» Activity
Without any pictures, reproduce exactly the lines running from the line containing "271 284 17.57" through the end of the entries.

» Provided information

---+---

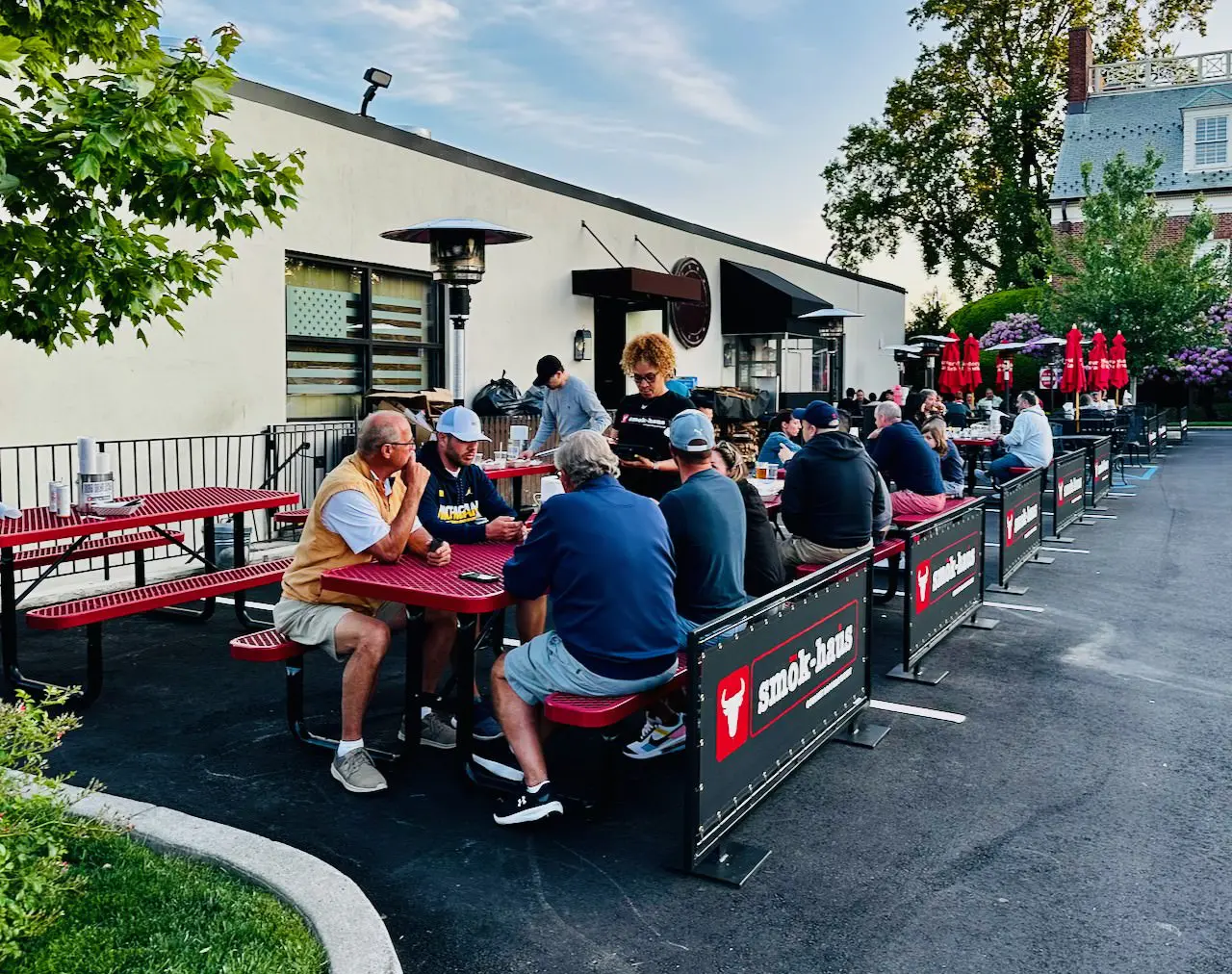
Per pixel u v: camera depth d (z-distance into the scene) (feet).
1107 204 89.61
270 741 15.49
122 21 14.82
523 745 12.55
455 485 17.52
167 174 12.61
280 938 9.19
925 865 11.82
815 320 67.41
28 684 17.52
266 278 31.60
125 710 16.78
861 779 14.44
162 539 23.13
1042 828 12.85
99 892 9.84
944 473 31.19
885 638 22.35
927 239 138.00
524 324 43.65
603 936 10.21
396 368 38.09
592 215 48.06
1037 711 17.46
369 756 13.97
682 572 13.93
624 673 12.23
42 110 12.07
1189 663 20.38
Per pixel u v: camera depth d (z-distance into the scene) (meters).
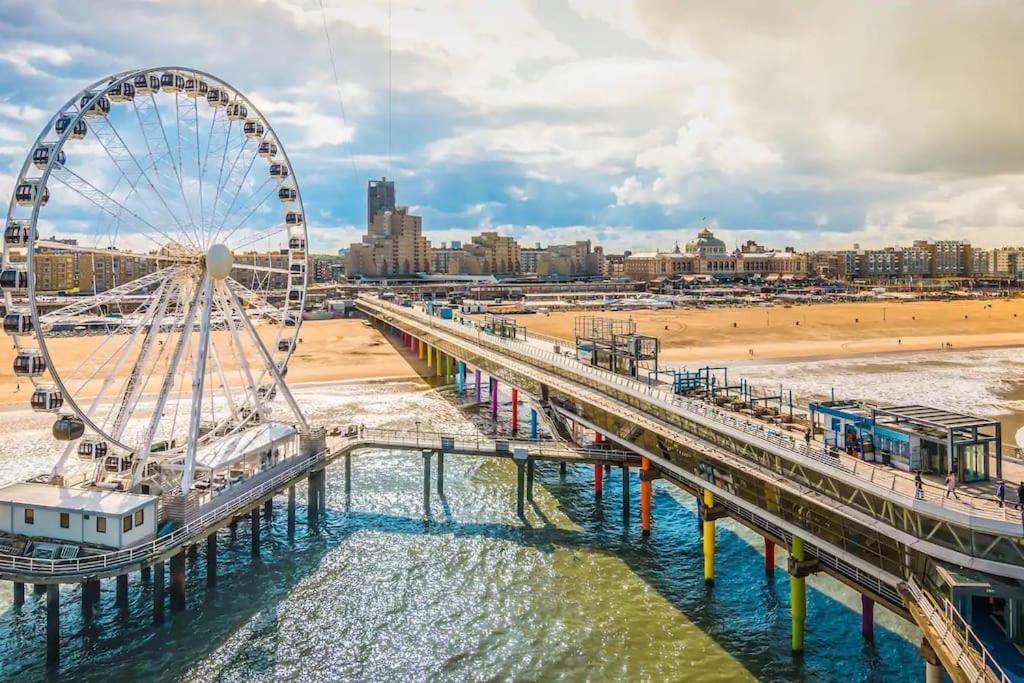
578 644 37.34
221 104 55.25
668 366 122.31
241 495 45.66
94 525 38.75
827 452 34.47
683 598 42.00
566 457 54.28
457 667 35.50
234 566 46.78
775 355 140.00
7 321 40.84
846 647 36.81
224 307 54.00
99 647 37.53
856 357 138.50
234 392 97.75
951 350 148.50
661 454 47.28
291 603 41.91
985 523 25.56
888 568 30.14
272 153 57.88
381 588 43.59
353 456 69.50
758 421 43.00
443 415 86.75
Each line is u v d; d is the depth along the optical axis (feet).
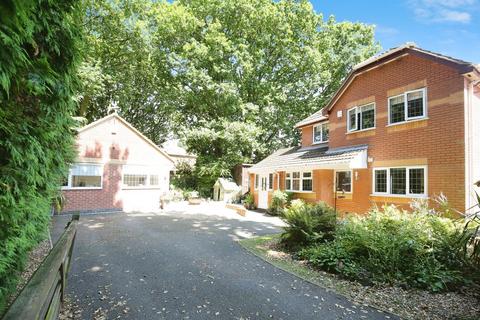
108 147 53.26
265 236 32.58
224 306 14.33
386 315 13.75
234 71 85.25
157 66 84.74
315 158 49.47
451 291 16.63
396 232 21.15
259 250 26.17
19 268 10.24
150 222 42.04
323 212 27.58
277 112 88.22
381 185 39.19
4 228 8.13
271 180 63.52
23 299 5.69
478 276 16.94
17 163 8.42
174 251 25.17
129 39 72.59
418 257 18.99
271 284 17.57
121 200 55.06
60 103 10.80
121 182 55.11
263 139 92.12
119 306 13.92
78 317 12.62
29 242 10.65
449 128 31.04
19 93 8.17
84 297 14.80
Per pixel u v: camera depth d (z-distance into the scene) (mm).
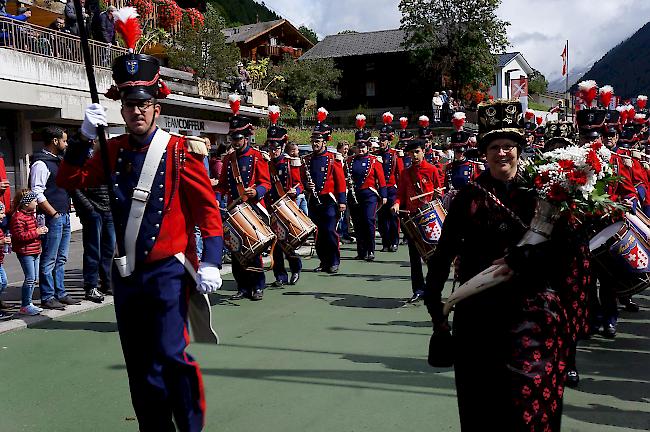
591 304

---+---

» Result for this task
271 284 17.57
121 200 55.06
60 103 10.80
121 182 55.11
263 139 92.12
119 306 13.92
78 317 12.62
29 242 10.65
449 128 31.04
19 93 8.17
84 297 14.80
Per pixel u v: camera depth d (z-distance into the scene) (mm).
591 304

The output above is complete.